David, missing Jonathan, decides to find out if any of his family members are still knocking around. Why yes, Jonathan's son with the lame feet didn't participate in the war. David sends for the boy, Mephibosheth, who falls on his face at David's feet. David promises he'll show him kindness, restore Saul's land, and they'll eat all their meals together. The reward for the old slave who told him where Mephibosheth was? He gets to till the land! And then harvest it! And cook for the bastard! Oddly, the slave, Ziba, also has 20 slaves and 15 sons.
Despite all the soaring rhetoric of 'love thy brother' and 'don't punish the child for the sins of its parents' in this book, it doesn't often come into practice. The old king of Ammon dies. You'll remember him for how he threatened to, and possibly did, gouge out the eyes of the Israelite messengers in 1 Samuel. So David decides to pay tribute to the father in the same fashion.

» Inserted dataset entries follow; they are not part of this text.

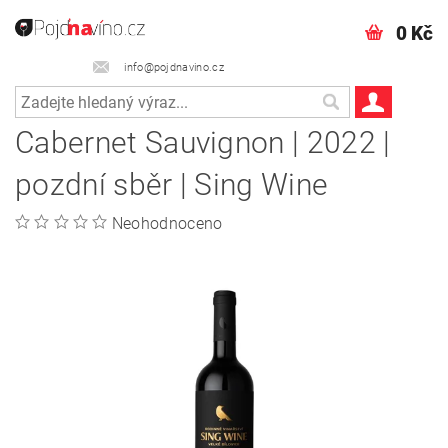
0 Kč
info@pojdnavino.cz
Cabernet Sauvignon | 2022 |
pozdní sběr | Sing Wine
Neohodnoceno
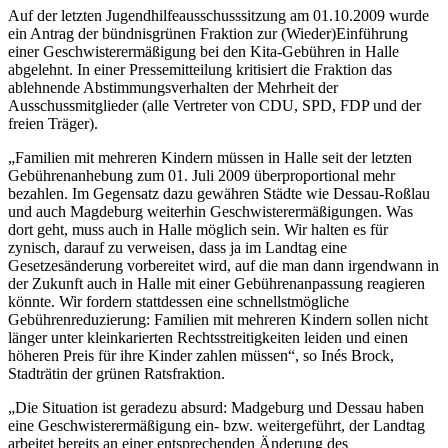
Auf der letzten Jugendhilfeausschusssitzung am 01.10.2009 wurde
ein Antrag der bündnisgrünen Fraktion zur (Wieder)Einführung
einer Geschwisterermäßigung bei den Kita-Gebühren in Halle
abgelehnt. In einer Pressemitteilung kritisiert die Fraktion das
ablehnende Abstimmungsverhalten der Mehrheit der
Ausschussmitglieder (alle Vertreter von CDU, SPD, FDP und der
freien Träger).
„Familien mit mehreren Kindern müssen in Halle seit der letzten
Gebührenanhebung zum 01. Juli 2009 überproportional mehr
bezahlen. Im Gegensatz dazu gewähren Städte wie Dessau-Roßlau
und auch Magdeburg weiterhin Geschwisterermäßigungen. Was
dort geht, muss auch in Halle möglich sein. Wir halten es für
zynisch, darauf zu verweisen, dass ja im Landtag eine
Gesetzesänderung vorbereitet wird, auf die man dann irgendwann in
der Zukunft auch in Halle mit einer Gebührenanpassung reagieren
könnte. Wir fordern stattdessen eine schnellstmögliche
Gebührenreduzierung: Familien mit mehreren Kindern sollen nicht
länger unter kleinkarierten Rechtsstreitigkeiten leiden und einen
höheren Preis für ihre Kinder zahlen müssen“, so Inés Brock,
Stadträtin der grünen Ratsfraktion.
„Die Situation ist geradezu absurd: Madgeburg und Dessau haben
eine Geschwisterermäßigung ein- bzw. weitergeführt, der Landtag
arbeitet bereits an einer entsprechenden Änderung des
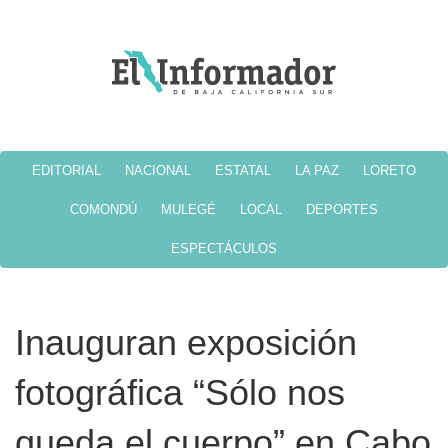
EDITORIAL
NACIONAL
ESTATAL
LA PAZ
LORETO
COMONDÚ
MULEGÉ
LOCAL
DEPORTES
ESPECTÁCULOS
Inauguran exposición
fotográfica “Sólo nos
queda el cuerpo” en Cabo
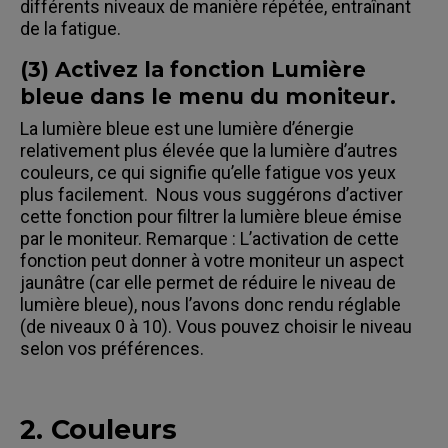
différents niveaux de manière répétée, entraînant
de la fatigue.
(3) Activez la fonction Lumière
bleue dans le menu du moniteur.
La lumière bleue est une lumière d’énergie
relativement plus élevée que la lumière d’autres
couleurs, ce qui signifie qu’elle fatigue vos yeux
plus facilement. Nous vous suggérons d’activer
cette fonction pour filtrer la lumière bleue émise
par le moniteur. Remarque : L’activation de cette
fonction peut donner à votre moniteur un aspect
jaunâtre (car elle permet de réduire le niveau de
lumière bleue), nous l’avons donc rendu réglable
(de niveaux 0 à 10). Vous pouvez choisir le niveau
selon vos préférences.
2. Couleurs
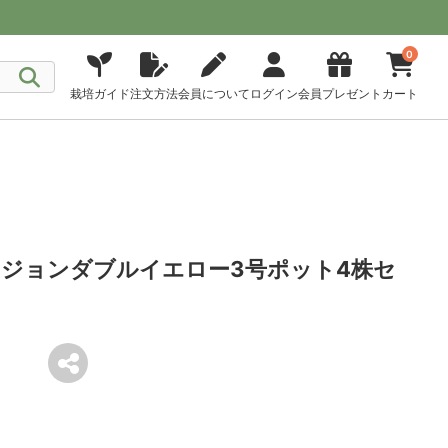
0
栽培ガイド
注文方法
会員について
ログイン
会員プレゼント
カート
ジョンダブルイエロー3号ポット4株セ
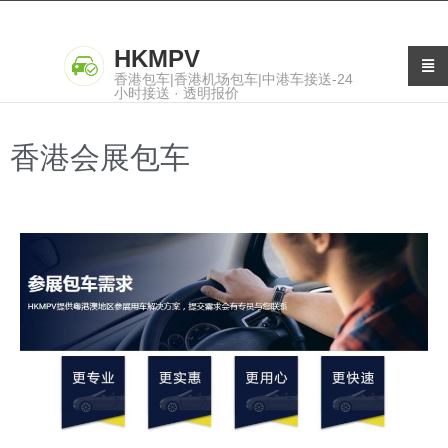
HKMPV
香港包车|香港机场包车|中港车接送-24
小时接送 · 透明报价
香港会展包车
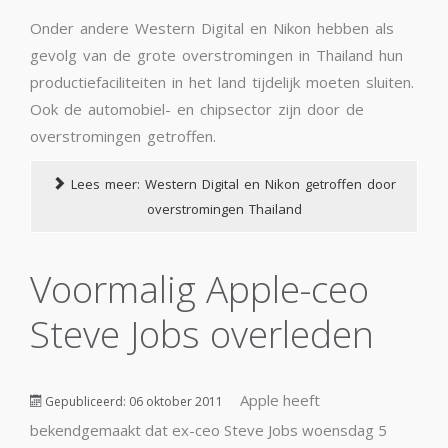
Onder andere Western Digital en Nikon hebben als
gevolg van de grote overstromingen in Thailand hun
productiefaciliteiten in het land tijdelijk moeten sluiten.
Ook de automobiel- en chipsector zijn door de
overstromingen getroffen.
Lees meer: Western Digital en Nikon getroffen door
overstromingen Thailand
Voormalig Apple-ceo
Steve Jobs overleden
Apple heeft
Gepubliceerd: 06 oktober 2011
bekendgemaakt dat ex-ceo Steve Jobs woensdag 5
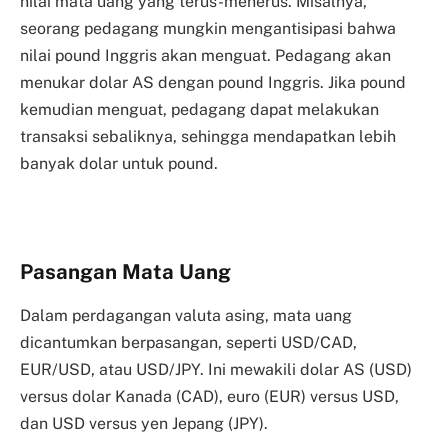
nilai mata uang yang terus-menerus. Misalnya,
seorang pedagang mungkin mengantisipasi bahwa
nilai pound Inggris akan menguat. Pedagang akan
menukar dolar AS dengan pound Inggris. Jika pound
kemudian menguat, pedagang dapat melakukan
transaksi sebaliknya, sehingga mendapatkan lebih
banyak dolar untuk pound.
Pasangan Mata Uang
Dalam perdagangan valuta asing, mata uang
dicantumkan berpasangan, seperti USD/CAD,
EUR/USD, atau USD/JPY. Ini mewakili dolar AS (USD)
versus dolar Kanada (CAD), euro (EUR) versus USD,
dan USD versus yen Jepang (JPY).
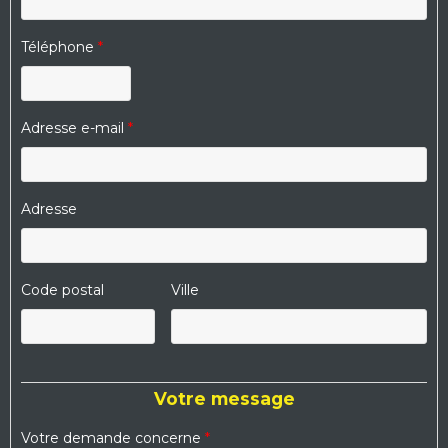
Téléphone
*
Adresse e-mail
*
Adresse
Code postal
Ville
Votre message
Votre demande concerne
*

He sends envoys to the king, whose advisors are skeptical. So before they can carry out their plans, the king shaves half their beards and cuts half their clothing off and deports them. Well, hell, here we are 2000-odd years later and relations between Israel and its neighbours are no better.
David hears about what happened and rather than advising them to shave their beards off and start over, he tells them to hang out in Jericho until they grow back in. It must have been like the 1970s. Gross.
The Ammonites, sensing their little prank didn't go over very well, hire some Syrian mercenaries to defend themselves against David. David likewise raises an army. Apparently, mutually-assured destruction was not a deterrent back then, so they fight. And fighty-fight fight some more, until David gets into it and kills 40 000 men and 700 charioteers, and the Syrians are convinced not to fight for money anymore.